Divorce Magnet Number 3: Workplace Priority and Proximity
“In college and grad school, the whole push was to succeed in my career,” Leslie, an engineer for a cloud-based software firm told me. “I was urged to take science and math, and told how to compete for jobs. Being a wife or mom full-time was dismissed as wasting my potential.”
The implication of “leaning in” is that maintaining a harmonious marriage and raising sane kids are nice accessories to real achievement, even though Sheryl Sandberg herself admitted in a UC Berkeley commencement speech a year after her husband died that her family meant more than career. No collegiate institution teaches students that their most worthwhile accomplishments are at home, even though plenty of academic research shows this.
For example, a 2012 study of twenty-five thousand graduates of Harvard Business School—whose education puts them in immediate demand for top-notch positions—found that over time, definitions of success shifted. “For me, at age twenty-five, ‘success’ meant career,” responded a woman in her forties. “Now I think of success much differently: Raising happy, productive children, contributing to the world around me, and pursuing work that is meaningful to me.” The researchers noted, “When we asked respondents to rate the importance of nine career and life dimensions, nearly 100%, regardless of gender, said that ‘quality of personal and family relationships’ was ‘very’ or ‘extremely’ important.”
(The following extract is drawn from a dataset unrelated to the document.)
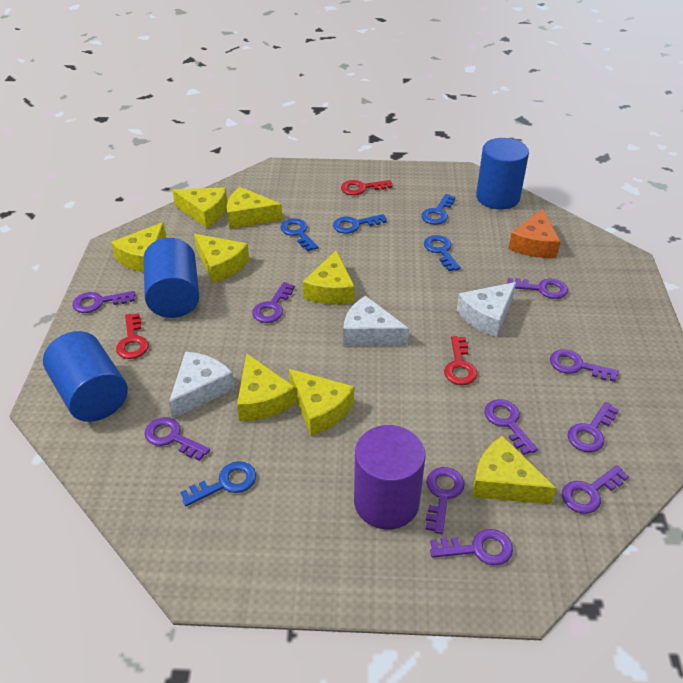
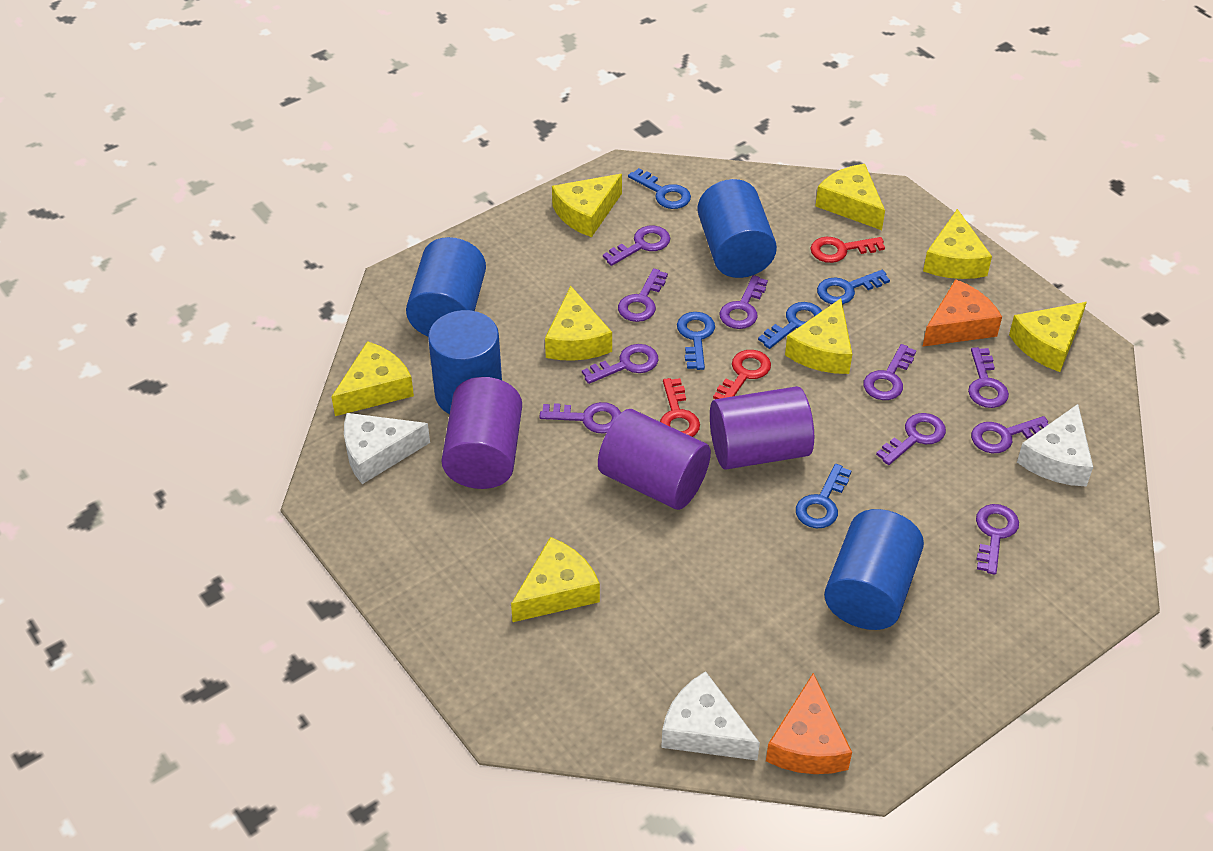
blue cylinder: [43,331,128,422] [144,238,199,318] [476,138,529,210] = 3 -> [406,237,486,336] [428,310,502,414] [697,179,777,278] [824,509,924,630] = 4
orange cheese: [508,208,561,258] = 1 -> [766,673,852,774] [922,279,1002,347] = 2
purple cylinder: [354,425,426,529] = 1 -> [441,377,522,489] [598,409,711,510] [710,386,814,470] = 3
If that’s the case, why do we celebrate professional success over the value of marriage? That difference encourages neglect of relationships and ultimately foments divorce.
Workers who devote a huge proportion of their waking hours to their jobs steal that time, and with it communication and concern, away from their families. Next comes emotional distance between spouses, a gulf exacerbated by the temptations of physical proximity to colleagues of the opposite sex.
Combine these vulnerabilities with a little casual fraternization, and the result becomes marital infidelity. A survey of 31,000 persons on “office sex and romance” commissioned by Elle Magazine found plenty of threats to monogamy:
- 92 percent of respondents said a co-worker they found attractive had flirted with them;
- 62 percent admitted at least one office affair (while 14 percent said they would never date someone from work);
- 42 percent were married or in a relationship at the time of an office affair;
- 41 percent had sex on the job, and 16 percent used a boss’s office. Seven percent got caught in the act, but 87 percent got away with no consequence.
With divorce magnets from friends and a pro-divorce culture, easy sex and porn, career demands and workplace chemistry, how can a marriage survive and thrive?
The first defense is to be open about your experiences and reactions. Talking about potential hazards, and deciding the behavior boundaries you’re comfortable with can deflect perils before they intrude. Vice President Pence was chided for his rule to avoid after-hours dinners with women alone, but since the #MeToo revelations, eschewing impropriety suddenly seems prudent. By increasing communication with your mate, and honoring policies you jointly decide, you can create a barrier around your relationship that allows it to remain strong.